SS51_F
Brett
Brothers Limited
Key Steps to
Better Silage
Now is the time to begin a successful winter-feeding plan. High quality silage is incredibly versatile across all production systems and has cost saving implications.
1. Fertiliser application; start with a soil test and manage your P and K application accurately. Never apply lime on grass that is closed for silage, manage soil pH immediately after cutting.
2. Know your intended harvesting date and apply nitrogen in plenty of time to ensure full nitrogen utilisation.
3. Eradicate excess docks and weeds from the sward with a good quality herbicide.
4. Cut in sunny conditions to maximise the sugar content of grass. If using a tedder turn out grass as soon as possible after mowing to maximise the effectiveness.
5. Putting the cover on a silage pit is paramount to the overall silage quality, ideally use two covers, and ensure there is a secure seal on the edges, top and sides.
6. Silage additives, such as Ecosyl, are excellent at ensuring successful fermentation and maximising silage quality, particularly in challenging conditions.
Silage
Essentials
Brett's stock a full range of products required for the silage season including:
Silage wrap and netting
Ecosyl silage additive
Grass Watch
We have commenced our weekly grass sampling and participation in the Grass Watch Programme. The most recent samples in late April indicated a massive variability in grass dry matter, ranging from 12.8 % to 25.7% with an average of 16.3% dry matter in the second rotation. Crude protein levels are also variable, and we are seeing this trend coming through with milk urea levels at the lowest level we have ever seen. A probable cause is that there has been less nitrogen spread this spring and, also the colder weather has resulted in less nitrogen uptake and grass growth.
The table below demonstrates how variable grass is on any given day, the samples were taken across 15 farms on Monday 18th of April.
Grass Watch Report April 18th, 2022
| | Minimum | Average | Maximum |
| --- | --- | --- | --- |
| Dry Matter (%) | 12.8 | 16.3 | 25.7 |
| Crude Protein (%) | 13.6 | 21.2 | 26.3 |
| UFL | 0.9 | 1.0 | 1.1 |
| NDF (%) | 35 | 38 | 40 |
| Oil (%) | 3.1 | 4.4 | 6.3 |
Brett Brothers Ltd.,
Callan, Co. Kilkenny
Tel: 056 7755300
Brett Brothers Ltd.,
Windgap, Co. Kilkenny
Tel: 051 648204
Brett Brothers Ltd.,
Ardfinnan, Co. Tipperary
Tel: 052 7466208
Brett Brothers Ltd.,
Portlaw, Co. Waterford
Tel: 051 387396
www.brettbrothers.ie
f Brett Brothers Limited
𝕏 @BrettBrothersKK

---

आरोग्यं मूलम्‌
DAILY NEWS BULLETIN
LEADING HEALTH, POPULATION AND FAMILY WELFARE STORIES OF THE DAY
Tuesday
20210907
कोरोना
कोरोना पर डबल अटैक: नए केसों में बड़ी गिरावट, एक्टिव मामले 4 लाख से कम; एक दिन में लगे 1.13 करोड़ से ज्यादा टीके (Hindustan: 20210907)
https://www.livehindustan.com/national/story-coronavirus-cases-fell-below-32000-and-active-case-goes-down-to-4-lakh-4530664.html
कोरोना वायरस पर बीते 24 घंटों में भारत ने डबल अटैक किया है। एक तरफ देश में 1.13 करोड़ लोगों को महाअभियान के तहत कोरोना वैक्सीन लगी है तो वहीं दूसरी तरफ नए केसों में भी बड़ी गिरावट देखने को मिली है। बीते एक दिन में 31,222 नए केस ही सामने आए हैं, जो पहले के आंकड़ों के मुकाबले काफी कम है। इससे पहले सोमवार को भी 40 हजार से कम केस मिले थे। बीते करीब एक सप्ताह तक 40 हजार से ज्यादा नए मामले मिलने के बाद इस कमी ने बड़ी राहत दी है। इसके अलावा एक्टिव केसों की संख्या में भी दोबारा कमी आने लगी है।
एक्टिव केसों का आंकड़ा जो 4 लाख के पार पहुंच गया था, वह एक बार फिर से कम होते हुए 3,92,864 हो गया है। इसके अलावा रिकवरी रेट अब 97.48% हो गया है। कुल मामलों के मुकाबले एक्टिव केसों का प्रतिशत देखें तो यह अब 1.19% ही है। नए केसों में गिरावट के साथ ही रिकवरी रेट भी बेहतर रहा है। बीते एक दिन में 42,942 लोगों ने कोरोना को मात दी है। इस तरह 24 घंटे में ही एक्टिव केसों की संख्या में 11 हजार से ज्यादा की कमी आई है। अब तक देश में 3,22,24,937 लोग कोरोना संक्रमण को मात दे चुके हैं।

...

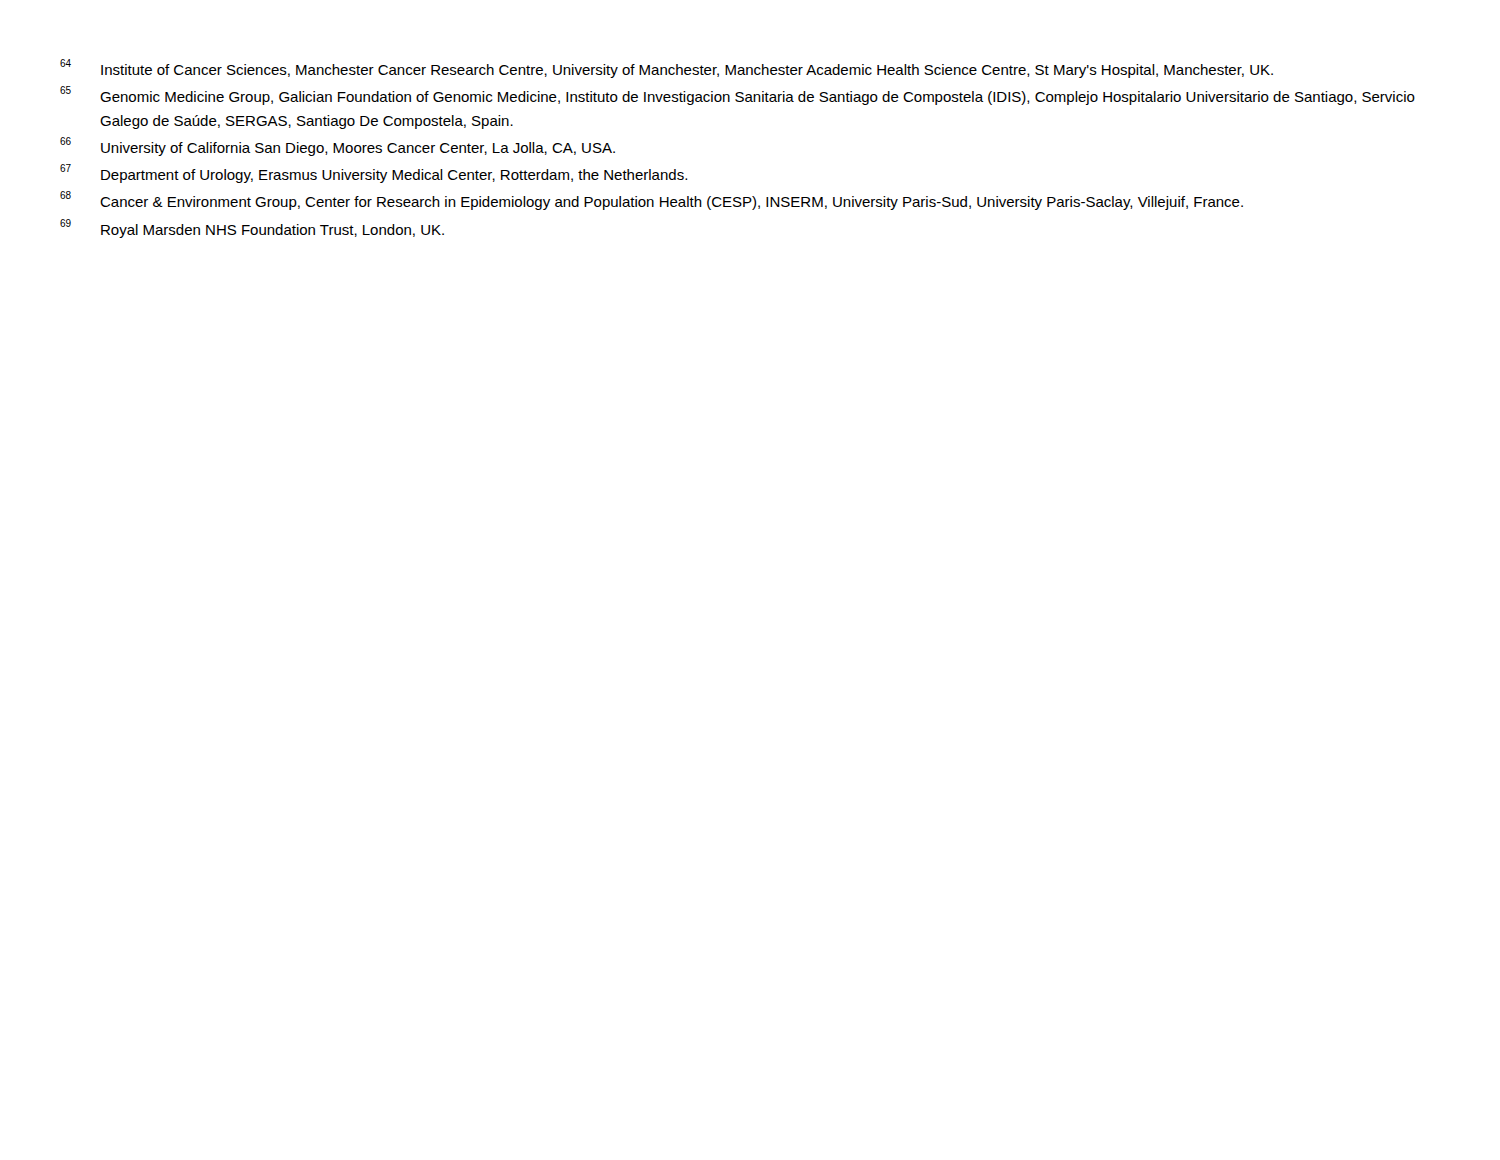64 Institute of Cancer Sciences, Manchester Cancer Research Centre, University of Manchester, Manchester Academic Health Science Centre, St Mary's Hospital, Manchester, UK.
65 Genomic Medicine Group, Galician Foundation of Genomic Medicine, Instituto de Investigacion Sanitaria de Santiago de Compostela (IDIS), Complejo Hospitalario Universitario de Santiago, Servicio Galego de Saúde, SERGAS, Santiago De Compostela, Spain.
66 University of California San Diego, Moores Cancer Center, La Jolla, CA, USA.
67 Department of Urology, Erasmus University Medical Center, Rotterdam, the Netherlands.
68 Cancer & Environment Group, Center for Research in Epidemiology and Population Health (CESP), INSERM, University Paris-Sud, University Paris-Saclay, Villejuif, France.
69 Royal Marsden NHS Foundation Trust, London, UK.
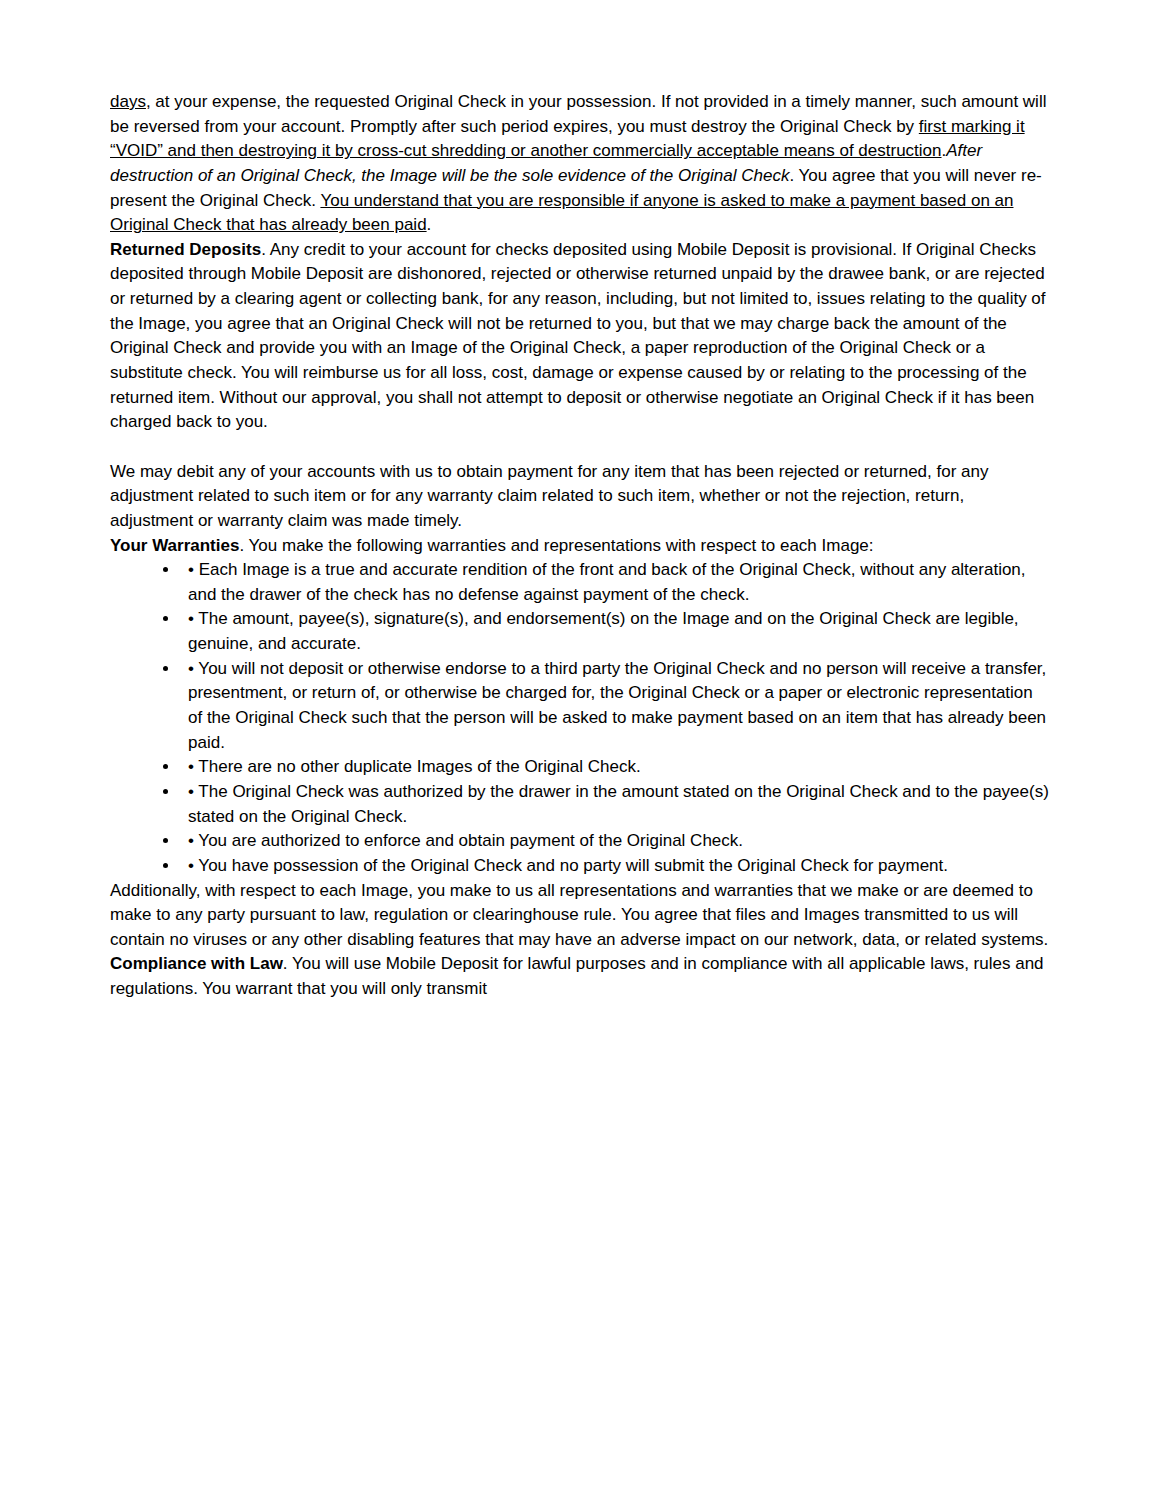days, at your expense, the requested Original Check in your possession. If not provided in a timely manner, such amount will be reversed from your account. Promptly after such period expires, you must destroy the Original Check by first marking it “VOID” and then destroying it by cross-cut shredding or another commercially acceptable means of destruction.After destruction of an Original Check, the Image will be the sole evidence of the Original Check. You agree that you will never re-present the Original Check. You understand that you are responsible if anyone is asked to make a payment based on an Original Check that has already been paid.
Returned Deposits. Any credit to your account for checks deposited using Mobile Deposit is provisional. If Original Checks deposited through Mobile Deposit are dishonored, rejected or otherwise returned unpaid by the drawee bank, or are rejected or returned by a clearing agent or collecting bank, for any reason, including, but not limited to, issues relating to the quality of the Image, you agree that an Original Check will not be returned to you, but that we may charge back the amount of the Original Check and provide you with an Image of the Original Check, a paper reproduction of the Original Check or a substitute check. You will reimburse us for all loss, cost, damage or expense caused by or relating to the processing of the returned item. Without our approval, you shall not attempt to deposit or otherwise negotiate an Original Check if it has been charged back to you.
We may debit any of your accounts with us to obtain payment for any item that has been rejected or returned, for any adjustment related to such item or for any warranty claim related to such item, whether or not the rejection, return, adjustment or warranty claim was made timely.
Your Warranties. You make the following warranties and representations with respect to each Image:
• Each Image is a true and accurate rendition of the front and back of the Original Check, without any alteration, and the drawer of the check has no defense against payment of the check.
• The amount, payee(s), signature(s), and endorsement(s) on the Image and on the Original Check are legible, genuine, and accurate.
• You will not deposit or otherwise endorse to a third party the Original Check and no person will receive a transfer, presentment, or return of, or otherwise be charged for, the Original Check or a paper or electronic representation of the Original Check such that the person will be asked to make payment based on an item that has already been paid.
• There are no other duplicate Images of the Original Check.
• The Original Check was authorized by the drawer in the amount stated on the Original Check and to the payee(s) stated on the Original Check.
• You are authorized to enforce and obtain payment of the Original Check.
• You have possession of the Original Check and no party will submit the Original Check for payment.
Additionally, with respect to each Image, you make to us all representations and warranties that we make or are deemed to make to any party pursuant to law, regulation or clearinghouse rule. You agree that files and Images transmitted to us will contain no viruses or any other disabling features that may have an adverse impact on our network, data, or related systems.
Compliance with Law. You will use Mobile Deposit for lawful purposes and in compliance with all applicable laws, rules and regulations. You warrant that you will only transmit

What is needed: Using the data above, extract exactly the lines from the one that holds "of the check." to the one that holds "genuine, and accurate.", both ends included, and no others.

Problem solution:
• Each Image is a true and accurate rendition of the front and back of the Original Check, without any alteration, and the drawer of the check has no defense against payment of the check.
• The amount, payee(s), signature(s), and endorsement(s) on the Image and on the Original Check are legible, genuine, and accurate.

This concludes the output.